# Meterman work



## joebanana (Dec 21, 2010)

streetliter said:


> Just wondering if anyone on here might have some info on getting into a meterman apprenticeship or meter relay tech apprenticeship. I live in Oregon , have been through an apprenticeship with ibew local 11 as transportation systems electrician, have CA and Washington 01 certs ( not sure that matters or not). PGE and Pacific Power are the utilities up this way and im pretty sure they have their own apprenticeship pgms, but just wanted some info from someone that knows. Thanks in advance...


Do you mean "protective relay" tech"? Utility Co's. are their own entity, they follow their own "rules", and promote from within. If there's an opening, they don't seek outsiders.


----------



## streetliter (Apr 13, 2013)

joebanana said:


> streetliter said:
> 
> 
> > Just wondering if anyone on here might have some info on getting into a meterman apprenticeship or meter relay tech apprenticeship. I live in Oregon , have been through an apprenticeship with ibew local 11 as transportation systems electrician, have CA and Washington 01 certs ( not sure that matters or not). PGE and Pacific Power are the utilities up this way and im pretty sure they have their own apprenticeship pgms, but just wanted some info from someone that knows. Thanks in advance...
> ...


 yes "protective relay"...any idea on the best way to become a meterman?...where to start?...


----------



## joebanana (Dec 21, 2010)

streetliter said:


> yes "protective relay"...any idea on the best way to become a meterman?...where to start?...

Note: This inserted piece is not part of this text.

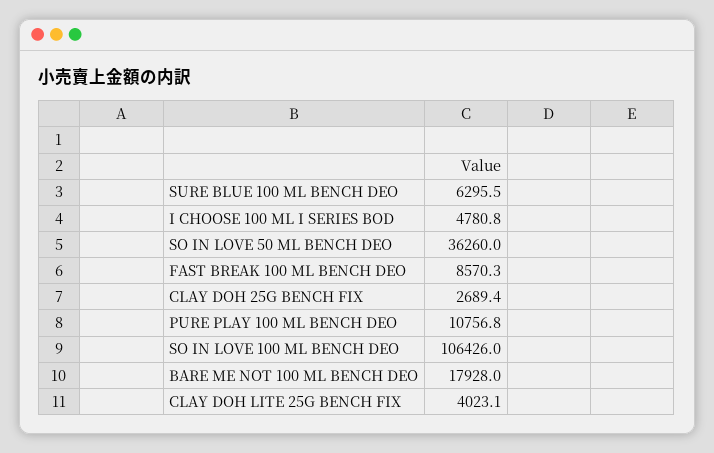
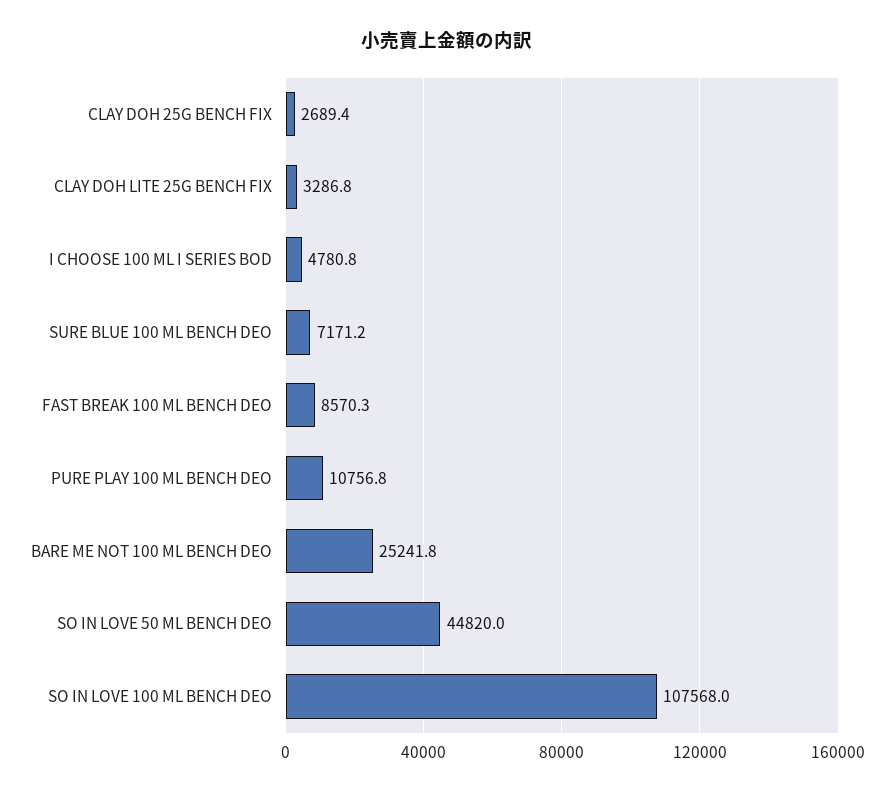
SURE BLUE 100 ML BENCH DEO: 6295.5 -> 7171.2
SO IN LOVE 50 ML BENCH DEO: 36260 -> 44820
SO IN LOVE 100 ML BENCH DEO: 106426 -> 107568
BARE ME NOT 100 ML BENCH DEO: 17928 -> 25241.8
CLAY DOH LITE 25G BENCH FIX: 4023.1 -> 3286.8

Depending on where you live, first you need to get hired by SCE or PG&E. There are private calibration/test companies, but they usually want experienced, or union only, and there aren't many of them.
Try an online search.


----------



## micromind (Aug 11, 2007)

If you can't get hired by a utility, try a test company. 

You'll learn just about everything you need to know for a relay tech or meterman at a utility bit you'll have to travel a lot during the process.


----------